Ariadne zeigt den Ausweg aus diesem Labyrinth. Es sind die illustrierten Frauen in den Fotografien von Justyna Haronski und Jacqueline Scheibel, die im Gegensatz zu den realen Vorbildern von gestern die eigene Haut radikal zur Leinwand erklären und einen regelrechten Zeichenkrieg entfachen. Hierin zeigt sich der stilistische Bruch, der große Unterschied zu den Stereotypien der Referenzfrauen aus der Nostalgieepoche. Denn die neuen Betties positionieren sich direkt über ihr Äußeres in der ansonsten geschmeidigen Multioptionalgesellschaft, ohne ein halbgares „Eigentlich“, ein lauwarmes „Vielleicht“, ein vorsichtiges „ich könnte“ zu formulieren.

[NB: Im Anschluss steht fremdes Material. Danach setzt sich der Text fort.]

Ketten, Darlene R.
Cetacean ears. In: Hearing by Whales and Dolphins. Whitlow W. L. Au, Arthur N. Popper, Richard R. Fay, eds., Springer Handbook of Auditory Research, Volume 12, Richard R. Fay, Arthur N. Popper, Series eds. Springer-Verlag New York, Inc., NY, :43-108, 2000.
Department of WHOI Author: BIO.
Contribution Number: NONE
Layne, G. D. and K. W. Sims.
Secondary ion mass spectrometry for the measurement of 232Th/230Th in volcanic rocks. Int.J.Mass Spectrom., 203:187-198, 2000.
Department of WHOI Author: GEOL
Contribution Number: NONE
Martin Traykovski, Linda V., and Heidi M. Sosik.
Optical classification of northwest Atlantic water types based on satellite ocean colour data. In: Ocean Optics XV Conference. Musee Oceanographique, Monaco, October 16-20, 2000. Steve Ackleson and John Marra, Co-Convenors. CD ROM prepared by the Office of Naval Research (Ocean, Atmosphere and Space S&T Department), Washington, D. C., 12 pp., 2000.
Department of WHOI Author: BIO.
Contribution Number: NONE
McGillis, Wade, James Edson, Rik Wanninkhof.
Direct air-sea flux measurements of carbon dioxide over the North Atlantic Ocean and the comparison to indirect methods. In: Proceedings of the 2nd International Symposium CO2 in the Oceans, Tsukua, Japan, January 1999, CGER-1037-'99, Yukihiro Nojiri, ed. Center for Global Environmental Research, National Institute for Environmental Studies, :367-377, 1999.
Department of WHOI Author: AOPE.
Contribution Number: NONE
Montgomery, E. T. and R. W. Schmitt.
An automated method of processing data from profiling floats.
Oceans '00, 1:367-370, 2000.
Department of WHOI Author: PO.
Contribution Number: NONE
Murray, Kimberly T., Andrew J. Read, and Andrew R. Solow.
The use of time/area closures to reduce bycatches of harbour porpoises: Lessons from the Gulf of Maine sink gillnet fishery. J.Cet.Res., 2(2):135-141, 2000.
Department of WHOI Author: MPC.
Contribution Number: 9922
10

Auf die Fotografie übertragen erinnert der beiden Diplomandinnen praktizierte Dokumentarstilistik an Danny Lyon, vorausgesetzt, die Fotografien wären in schwarz-weiß abstrahiert worden und die Protagonisten wären Männer. Anderes Material zitiert subtil Martin Parr, wieder anderes, vor allem die vorgefundenen Stillleben, gehen in Ansätzen auf William Eggleston zurück.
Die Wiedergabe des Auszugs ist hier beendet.